» Exercise brief
Within the data below, count every line that includes "talk" and report the total alone.

(Collected data)
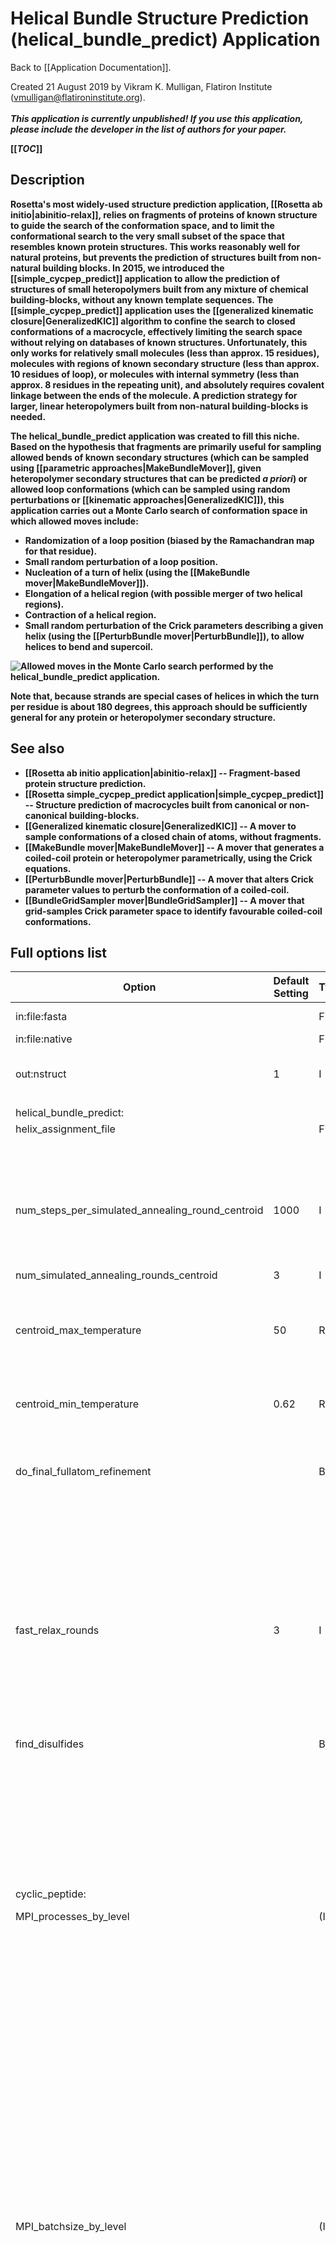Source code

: # Helical Bundle Structure Prediction (helical_bundle_predict) Application

Back to [[Application Documentation]].

Created 21 August 2019 by Vikram K. Mulligan, Flatiron Institute (vmulligan@flatironinstitute.org).<br/><br/>
<b><i>This application is currently unpublished!  If you use this application, please include the developer in the list of authors for your paper.</i><br/>

[[_TOC_]]

## Description

Rosetta's most widely-used structure prediction application, [[Rosetta ab initio|abinitio-relax]], relies on fragments of proteins of known structure to guide the search of the conformation space, and to limit the conformational search to the very small subset of the space that resembles known protein structures.  This works reasonably well for natural proteins, but prevents the prediction of structures built from non-natural building blocks.  In 2015, we introduced the [[simple_cycpep_predict]] application to allow the prediction of structures of small heteropolymers built from any mixture of chemical building-blocks, without any known template sequences.  The [[simple_cycpep_predict]] application uses the [[generalized kinematic closure|GeneralizedKIC]] algorithm to confine the search to closed conformations of a macrocycle, effectively limiting the search space without relying on databases of known structures.  Unfortunately, this only works for relatively small molecules (less than approx. 15 residues), molecules with regions of known secondary structure (less than approx. 10 residues of loop), or molecules with internal symmetry (less than approx. 8 residues in the repeating unit), and absolutely requires covalent linkage between the ends of the molecule.  A prediction strategy for larger, linear heteropolymers built from non-natural building-blocks is needed.

The helical_bundle_predict application was created to fill this niche.  Based on the hypothesis that fragments are primarily useful for sampling allowed bends of known secondary structures (which can be sampled using [[parametric approaches|MakeBundleMover]], given heteropolymer secondary structures that can be predicted _a priori_) or allowed loop conformations (which can be sampled using random perturbations or [[kinematic approaches|GeneralizedKIC]]), this application carries out a Monte Carlo search of conformation space in which allowed moves include:
- Randomization of a loop position (biased by the Ramachandran map for that residue).
- Small random perturbation of a loop position.
- Nucleation of a turn of helix (using the [[MakeBundle mover|MakeBundleMover]]).
- Elongation of a helical region (with possible merger of two helical regions).
- Contraction of a helical region.
- Small random perturbation of the Crick parameters describing a given helix (using the [[PerturbBundle mover|PerturbBundle]]), to allow helices to bend and supercoil.

![Allowed moves in the Monte Carlo search performed by the helical_bundle_predict application.](helical_bundle_predict_allowed_moves.png)

Note that, because strands are special cases of helices in which the turn per residue is about 180 degrees, this approach should be sufficiently general for any protein or heteropolymer secondary structure.

## See also
- [[Rosetta ab initio application|abinitio-relax]] -- Fragment-based protein structure prediction.
- [[Rosetta simple_cycpep_predict application|simple_cycpep_predict]] -- Structure prediction of macrocycles built from canonical or non-canonical building-blocks.
- [[Generalized kinematic closure|GeneralizedKIC]] -- A mover to sample conformations of a closed chain of atoms, without fragments.
- [[MakeBundle mover|MakeBundleMover]] -- A mover that generates a coiled-coil protein or heteropolymer parametrically, using the Crick equations.
- [[PerturbBundle mover|PerturbBundle]] -- A mover that alters Crick parameter values to perturb the conformation of a coiled-coil.
- [[BundleGridSampler mover|BundleGridSampler]] -- A mover that grid-samples Crick parameter space to identify favourable coiled-coil conformations.

## Full options list

|                        Option |          Default Setting  |Type|  Description            |      
|-------------------------------|---------------------------|----|------------------------|
|                    in:file:fasta |                           | File | Fasta-formatted sequence file. |
|                    in:file:native |                           |   File | Native PDB filename. |
|                       out:nstruct |                         1 |   I| Number of structures to generate.  (Number of structure prediction attempts) |
                               |                           |    |
     helical_bundle_predict:   |                           |    | 
         helix_assignment_file |                           |   F| A file containing 
                               |                           |    |  information about the 
                               |                           |    |  helix types and helical 
                               |                           |    |  regions within a helical 
                               |                           |    |  bundle.
num_steps_per_simulated_annealing_round_centroid |    1000 |   I| Number of steps in each 
                               |                           |    |  round of simulated 
                               |                           |    |  annealing in centroid 
                               |                           |    |  mode.
num_simulated_annealing_rounds_centroid |                3 |   I| Number of rounds of 
                               |                           |    |  simulated annealing in 
                               |                           |    |  centroid mode.
      centroid_max_temperature |                        50 |   R| The maximum temperature 
                               |                           |    |  during simulated annealing 
                               |                           |    |  rounds in centroid mode.
      centroid_min_temperature |                      0.62 |   R| The minimum temperature 
                               |                           |    |  during simulated annealing 
                               |                           |    |  rounds in centroid mode.
  do_final_fullatom_refinement |                           |   B| If true, the initial 
                               |                           |    |  centroid model is 
                               |                           |    |  converted to a full-atom 
                               |                           |    |  model and relaxed with the 
                               |                           |    |  FastRelax protocol.  Other 
                               |                           |    |  refinement steps, such as 
                               |                           |    |  finding disulfides, may 
                               |                           |    |  also be carried out.  True 
                               |                           |    |  by default.
             fast_relax_rounds |                         3 |   I| The number of rounds of 
                               |                           |    |  FastRelax that will be 
                               |                           |    |  applied.  Does nothing if d
                               |                           |    |  o
                               |                           |    |  _final_fullatom_refinement 
                               |                           |    |  is false.  Set to 3 by 
                               |                           |    |  default.
               find_disulfides |                           |   B| If true, the full-atom 
                               |                           |    |  refinement steps include 
                               |                           |    |  trying disulfide 
                               |                           |    |  permutations.  Does 
                               |                           |    |  nothing if d
                               |                           |    |  o
                               |                           |    |  _final_fullatom_refinement 
                               |                           |    |  is false.  True by 
                               |                           |    |  default.
                               |                           |    |
             cyclic_peptide:   |                           |    | 
        MPI_processes_by_level |                           | (I)| The number of processes at 
                               |                           |    |  each level of the parallel 
                               |                           |    |  communications hierarchy, 
                               |                           |    |  used only by the MPI 
                               |                           |    |  version.  For example, '1 
                               |                           |    |  10 100' would mean that 
                               |                           |    |  one emperor would talk to 
                               |                           |    |  10 masters, which would 
                               |                           |    |  talk to 100 slaves 
                               |                           |    |  (implying that each master 
                               |                           |    |  is assigned 100 slaves).  
                               |                           |    |  Similarly, '1 100' would 
                               |                           |    |  mean that one master would 
                               |                           |    |  talk directly to 100 
                               |                           |    |  slaves.  Required for the 
                               |                           |    |  MPI version.
        MPI_batchsize_by_level |                           | (I)| The number of jobs sent at a 
                               |                           |    |  time by each communication 
                               |                           |    |  level to its children.  
                               |                           |    |  Given N levels, N-1 values 
                               |                           |    |  must be specified.  For 
                               |                           |    |  example, given 3 
                               |                           |    |  communications levels, 
                               |                           |    |  '100 10' would mean that 
                               |                           |    |  the emperor sends 100 jobs 
                               |                           |    |  at a time to each master, 
                               |                           |    |  which sends 10 jobs at a 
                               |                           |    |  time to each slave.  Must 
                               |                           |    |  be specified for the 
                               |                           |    |  simple_cycpep_predict 
                               |                           |    |  application in MPI mode.
                   MPI_sort_by |                    energy |   S| The MPI version of the 
                               |                           |    |  simple_cycpep_predict app 
                               |                           |    |  has the option of writing 
                               |                           |    |  out the top N% of 
                               |                           |    |  solutions.  This 
                               |                           |    |  determines the sort 
                               |                           |    |  metric.
            MPI_choose_highest |                     false |   B| When outputing the top N% of 
                               |                           |    |  solutions, should I choose 
                               |                           |    |  the ones with the higest 
                               |                           |    |  score for the metric 
                               |                           |    |  chosen (energy, rmsd, 
                               |                           |    |  hbonds, etc.) or lowest?  
                               |                           |    |  Default false (chose 
                               |                           |    |  lowest).
           MPI_output_fraction |                         1 |   R| The fraction of total 
                               |                           |    |  structures that will be 
                               |                           |    |  written out.  This is used 
                               |                           |    |  in conjunction with 
                               |                           |    |  'MPI_sort_by' to output 
                               |                           |    |  the top N% of job outputs. 
                               |                           |    |  For example, 
                               |                           |    |  '-MPI_output_fraction 0.05 
                               |                           |    |  -MPI_sort_by rmsd' means 
                               |                           |    |  that the 5% of structures 
                               |                           |    |  with the lowest RMSD 
                               |                           |    |  values will be written 
                               |                           |    |  out.
           MPI_stop_after_time |                           |   I| If this option is used, the 
                               |                           |    |  emperor node will send a 
                               |                           |    |  stop signal after an 
                               |                           |    |  elapsed period of time, 
                               |                           |    |  given in seconds.  Slaves 
                               |                           |    |  jobs currently running 
                               |                           |    |  will continue, but 
                               |                           |    |  intermediate masters will 
                               |                           |    |  not assign any more work.  
                               |                           |    |  Useful on HPC clusters 
                               |                           |    |  with time limits, to 
                               |                           |    |  ensure that jobs completed 
                               |                           |    |  are collected at the end.  
                               |                           |    |  Unused if not specified.
              MPI_pnear_lambda |                       0.5 |   R| In MPI mode a 
                               |                           |    |  goodness-of-funnel metric 
                               |                           |    |  is automatically 
                               |                           |    |  calculated at the end 
                               |                           |    |  (PNear).  This value may 
                               |                           |    |  be thought of as the 
                               |                           |    |  probability, from 0 to 1, 
                               |                           |    |  of the peptide being in 
                               |                           |    |  the target conformation at 
                               |                           |    |  any given time.  The 
                               |                           |    |  parameter lambda controls 
                               |                           |    |  the bredth of the Gaussian 
                               |                           |    |  (in RMSD units -- 
                               |                           |    |  Angstroms) that is used to 
                               |                           |    |  determine whether a state 
                               |                           |    |  is native-like or not.  
                               |                           |    |  Default 0.5 A.
                 MPI_pnear_kbt |                         1 |   R| In MPI mode a 
                               |                           |    |  goodness-of-funnel metric 
                               |                           |    |  is automatically 
                               |                           |    |  calculated at the end 
                               |                           |    |  (PNear).  This value may 
                               |                           |    |  be thought of as the 
                               |                           |    |  probability, from 0 to 1, 
                               |                           |    |  of the peptide being in 
                               |                           |    |  the target conformation at 
                               |                           |    |  any given time.  The 
                               |                           |    |  parameter kbt is the 
                               |                           |    |  Boltzmann temperature that 
                               |                           |    |  determines the extent to 
                               |                           |    |  which higher energy states 
                               |                           |    |  are likely to be sampled.  
                               |                           |    |  Default 1.0 Rosetta energy 
                               |                           |    |  units.
             threads_per_slave |                         1 |   I| In the multi-threaded MPI 
                               |                           |    |  compilation, this is the 
                               |                           |    |  number of threads to 
                               |                           |    |  launch per slave process.  
                               |                           |    |  Note that emperor and 
                               |                           |    |  master-layer processes do 
                               |                           |    |  not launch threads.  A 
                               |                           |    |  value of 1 (the default) 
                               |                           |    |  means that only standard 
                               |                           |    |  hierarchical process-based 
                               |                           |    |  parallelism will be used.  
                               |                           |    |  In non-MPI or non-threaded 
                               |                           |    |  compilations, this option 
                               |                           |    |  is unused.
--------------------------------------------------------------------------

» Answer space
3